Insects could go extinct in the next 100 years — threatening earth's entire ecosystem
Butterfly (Shutterstock www.shutterstock.com)

Insects could become extinct within 100 years, threatening the collapse of nature itself.


The earth is at the start of a sixth mass extinction, with dramatic losses of larger animals, but more than 40 percent of insect species are declining and a third of them are endangered, reported The Guardian.

The total mass of insects -- which currently outweighs humanity by 17 times over -- is falling by 2.5 percent a year, which suggests they could vanish altogether within the next century.

The first global scientific review finds that dramatic losses of insect populations is profoundly impacting other life forms, and the peer-reviewed scientific paper published in the journal Biological Conservation calls for major changes to save an essential component of all ecosystems.

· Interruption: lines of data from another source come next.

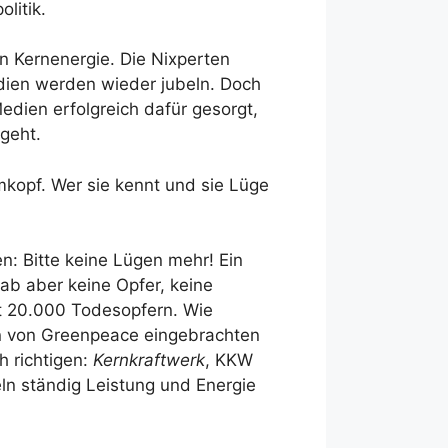
litik.
n Kernenergie. Die Nixperten
edien werden wieder jubeln. Doch
edien erfolgreich dafür gesorgt,
ngeht.
mkopf. Wer sie kennt und sie Lüge
n: Bitte keine Lügen mehr! Ein
ab aber keine Opfer, keine
t 20.000 Todesopfern. Wie
n von Greenpeace eingebrachten
h richtigen:
Kernkraftwerk
, KKW
eln ständig Leistung und Energie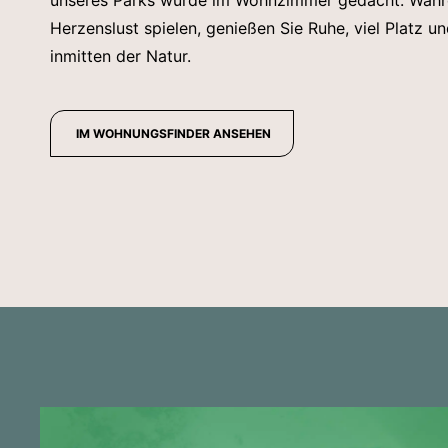
unseres Parks wurde im Wohnzimmer gedacht. Währ
Herzenslust spielen, genießen Sie Ruhe, viel Platz 
inmitten der Natur.
IM WOHNUNGSFINDER ANSEHEN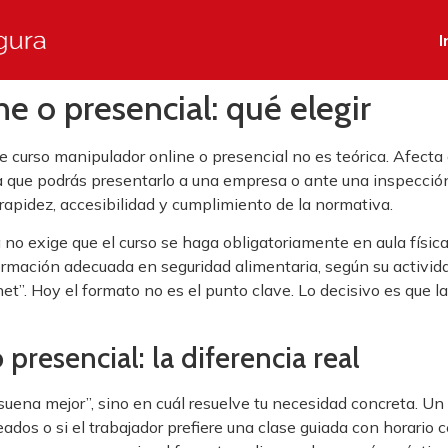
I
e o presencial: qué elegir
e curso manipulador online o presencial no es teórica. Afecta 
n la que podrás presentarlo a una empresa o ante una inspecció
 rapidez, accesibilidad y cumplimiento de la normativa.
no exige que el curso se haga obligatoriamente en aula físic
ormación adecuada en seguridad alimentaria, según su activi
t”. Hoy el formato no es el punto clave. Lo decisivo es que la
presencial: la diferencia real
suena mejor”, sino en cuál resuelve tu necesidad concreta. Un
ados o si el trabajador prefiere una clase guiada con horario 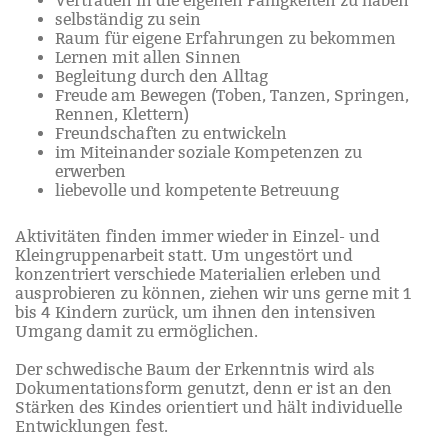
Vertrauen in die eigenen Fähigkeiten zu haben
selbständig zu sein
Raum für eigene Erfahrungen zu bekommen
Lernen mit allen Sinnen
Begleitung durch den Alltag
Freude am Bewegen (Toben, Tanzen, Springen,
Rennen, Klettern)
Freundschaften zu entwickeln
im Miteinander soziale Kompetenzen zu
erwerben
liebevolle und kompetente Betreuung
Aktivitäten finden immer wieder in Einzel- und
Kleingruppenarbeit statt. Um ungestört und
konzentriert verschiede Materialien erleben und
ausprobieren zu können, ziehen wir uns gerne mit 1
bis 4 Kindern zurück, um ihnen den intensiven
Umgang damit zu ermöglichen.
Der schwedische Baum der Erkenntnis wird als
Dokumentationsform genutzt, denn er ist an den
Stärken des Kindes orientiert und hält individuelle
Entwicklungen fest.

“Unless we change our ways of producing food, insects as a whole will go down the path of extinction in a few decades,” the researchers wrote. “The repercussions this will have for the planet’s ecosystems are catastrophic to say the least.”

The collapse of insect populations has recently been reported in Germany and Puerto Rico, but the researchers say the problem is global.

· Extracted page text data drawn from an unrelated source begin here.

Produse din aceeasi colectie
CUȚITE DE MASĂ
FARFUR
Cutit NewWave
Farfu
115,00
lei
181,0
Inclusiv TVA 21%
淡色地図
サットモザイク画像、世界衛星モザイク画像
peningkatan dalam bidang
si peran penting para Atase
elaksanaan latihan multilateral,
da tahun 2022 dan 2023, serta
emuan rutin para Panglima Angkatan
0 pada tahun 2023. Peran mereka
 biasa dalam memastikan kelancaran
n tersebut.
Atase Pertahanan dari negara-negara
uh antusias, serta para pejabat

“The main cause of the decline is agricultural intensification,” said Francisco Sánchez-Bayo, of the University of Sydney, Australia, who wrote the review with Kris Wyckhuys at the China Academy of Agricultural Sciences in Beijing. “That means the elimination of all trees and shrubs that normally surround the fields, so there are plain, bare fields that are treated with synthetic fertilizers and pesticides.”

Insect populations plummeted starting early in the 20th century but accelerated in the 1950s and 1960s, and new insecticides introduced in the past 20 years have sterilized soils, killing all the grubs, and linger in the environment.

“It is very rapid," Sánchez-Bayo told The Guardian. "In 10 years you will have a quarter less, in 50 years only half left and in 100 years you will have none.”

Insects pollinate plants and recycle nutrients, and they serve as a crucial food source for many birds, reptiles, amphibians and fish.

“If this food source is taken away, all these animals starve to death,” Sánchez-Bayo said.